American politician (1815–1883)

Charles Baldwin Sedgwick (March 15, 1815 – February 3, 1883) was an American lawyer and politician from New York who served as a member of the United States House of Representatives for New York's 24th congressional district from 1859 to 1863.

==Early life and education==
Sedgwick, the son of Stephen Sedgwick and Anna Baldwin, was born March 15, 1815, in Pompey, New York, and attended Pompey Hill Academy and Hamilton College.
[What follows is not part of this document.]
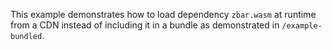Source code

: This example demonstrates how to load dependency `zbar.wasm` at runtime from a CDN
instead of including it in a bundle as demonstrated in `/example-bundled`.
He studied law, was admitted to the bar in 1848, and commenced practice in Syracuse, New York.

== Career ==
Sedgwick was elected as a Republican to the 36th and 37th United States Congresses, holding office from March 4, 1859, to March 3, 1863. He was chairman of the United States House Committee on Naval Affairs during the 37th Congress.

He engaged for the next two years in codifying naval laws for the United States Department of the Navy at Washington, D.C., and then resumed the practice of law in Syracuse.

On April 19, 1865, Sedgwick performed a eulogy at Hanover Square after the assassination of Abraham Lincoln.

== Personal life and death ==
State Senator Henry J. Sedgwick was his brother. He died February 3, 1883, aged 67.